Inutile trovare sul mainstream qualche critica all'accordo che consegna l'acciaieria di Piombino agli algerini della Cevital. D'altronde i numeri nell'immediato, e di questi tempi, sono di quelli che non trovano quasi nessuno disposto ad accollarsi le critiche. La Cevital, che forse nel secondo comune della provincia si chiamerà "Piombino siderurgica", assumerà tutti i 1860 lavoratori rimasti sul luogo. Mentre si impegna ad investire, e qui la tempistica è tutta da capire, 400 milioni di euro.
La giustificazione produttiva dell'impegno è piuttosto chiara: la necessità di acciaio per il crescente mercato interno algerino. Proprio questa necessità spingerebbe, a quanto si comprende, anche alla trasformazione del porto di Piombino nel senso di un processo di ristrutturazione per servizi logistici più avanzati.
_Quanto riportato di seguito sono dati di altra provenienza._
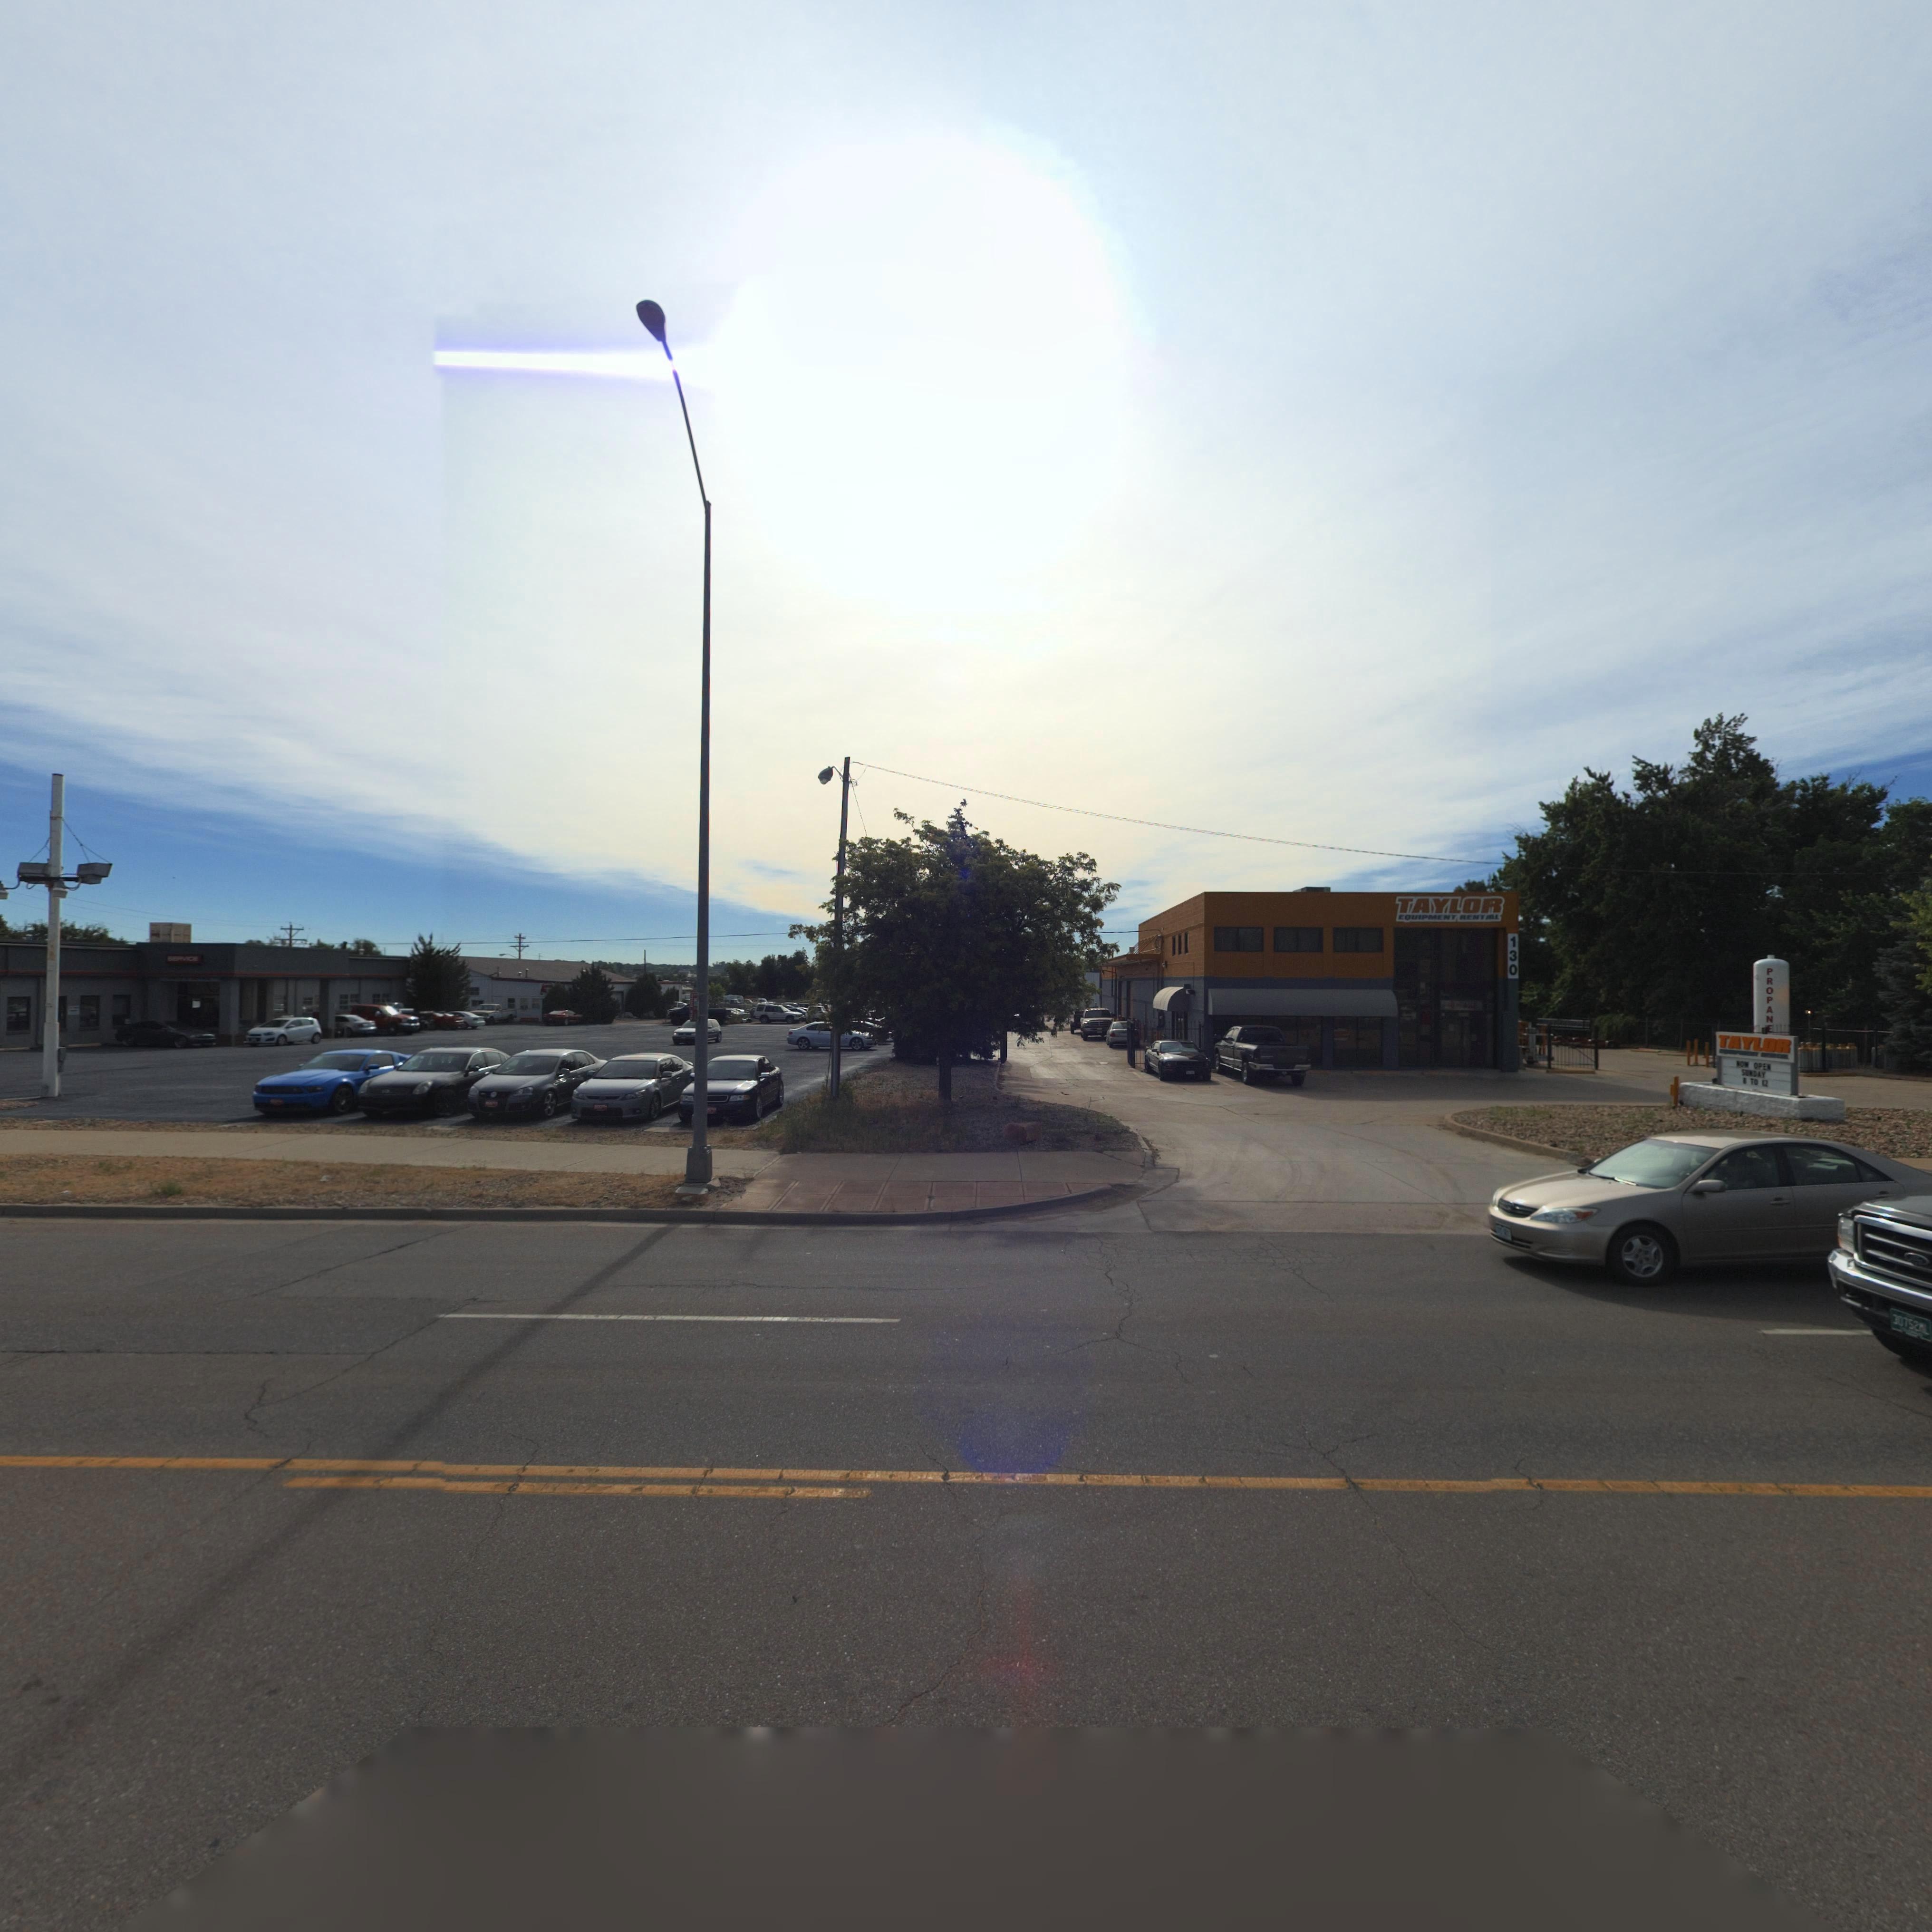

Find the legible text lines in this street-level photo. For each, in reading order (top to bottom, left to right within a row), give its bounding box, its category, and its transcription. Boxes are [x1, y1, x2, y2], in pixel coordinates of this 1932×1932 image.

Specializzazione che non è certo aliena per una multinazionale che importa Fiat, Volvo e Hyunadi in Algeria. Ma è l'assenza, fino a questo momento, di una vera specializzazione siderurgica, da parte della Cevital, a costituire la scommessa più grossa dell'operazione.
Cevital infatti è una multinazionale che si occupa di industria ma, fino a questo momento, non ci risulta siderurgica (o perlomeno con la siderurgia come specializzazione la troviamo nell'automotive e nell'agroalimentare). Piuttosto rileviamo la presenza della multinazionale nel vetro e nella produzione di patate, zucchero, margarina e acqua minerale. Come nella gestione dei centri commerciali più importanti di Algeria.
Il segretario della Fiom Landini ha definito quello di Piombino "un signor accordo". Noi diciamo così: il mercato c'è (quello interno algerino), la scommessa pure (il fatto che Cevital non abbia mai veramente fatto siderurgia) gli investimenti forse (i 400 milioni sparati dai giornali non hanno un tempistica chiara e non si sa come siano composti e se sufficienti). Di sicuro c'è la riassunzione di tutti i lavoratori e questo è un fatto indubbiamente positivo che sta ai sindacati locali valorizzare. Resta il fatto che lo schema Rossi, accordo su aree di crisi con tutta la filiera delle istituzioni locali, serve per cosa vuol servire: attirare privati dall'estero. La stessa Piombino, che fu comprata dai russi anni addietro, nonché Livorno (caso Trw e non solo) sanno cosa significa. Non è poi un caso infatti che il governo Renzi, attirando investimenti privati (volatili come in ogni periodo di globalizzazione), rinunci all'investimento pubblico.
Non solo, con le richieste di Padoan di potenziamento della Banca Europea degli Investimenti (BEI) si attrezza per deperire la cassa depositi e prestiti italiana, possibile volano nazionale per l'investimento pubblico. Il modello Rossi-Renzi riguarda quindi la consegna della Toscana alla globalizzazione liberista nel momento in cui questa si fa più dura. Con un Jobs Act per garantire il ribasso dei salari in questo modello e un occhio alla collocazione bancaria-finanziaria di questi capitali. Già perché, in materia, ci sono segnali sul cambiamento della composizione del capitale bancario toscano.
Mps, da settimane se non mesi, è sotto interesse cinese. Il tentativo di collocarlo a qualche multinazionale francese della moneta per ora langue. Ed ecco allora che spuntano di nuovo i cinesi. Maestri del sistema bancario ombra e della bolla immobiliare. Come dire, a Siena si troverebbero presto a casa. Il punto vero però è che, così procedendo, la Toscana somiglia un pò di più al modello Singapore predetto dal premier inglese Cameron per il capitalismo del suo paese. Capitali dal tutto il mondo, adattabilità completa di lavoratori, suolo, tessuto urbano e sociale a qualsiasi strategia, anche sballata, di impresa.
Benvenuti nel modello Rossi e nel magico mondo dei suoi accordi istituzionali che tutti applaudono.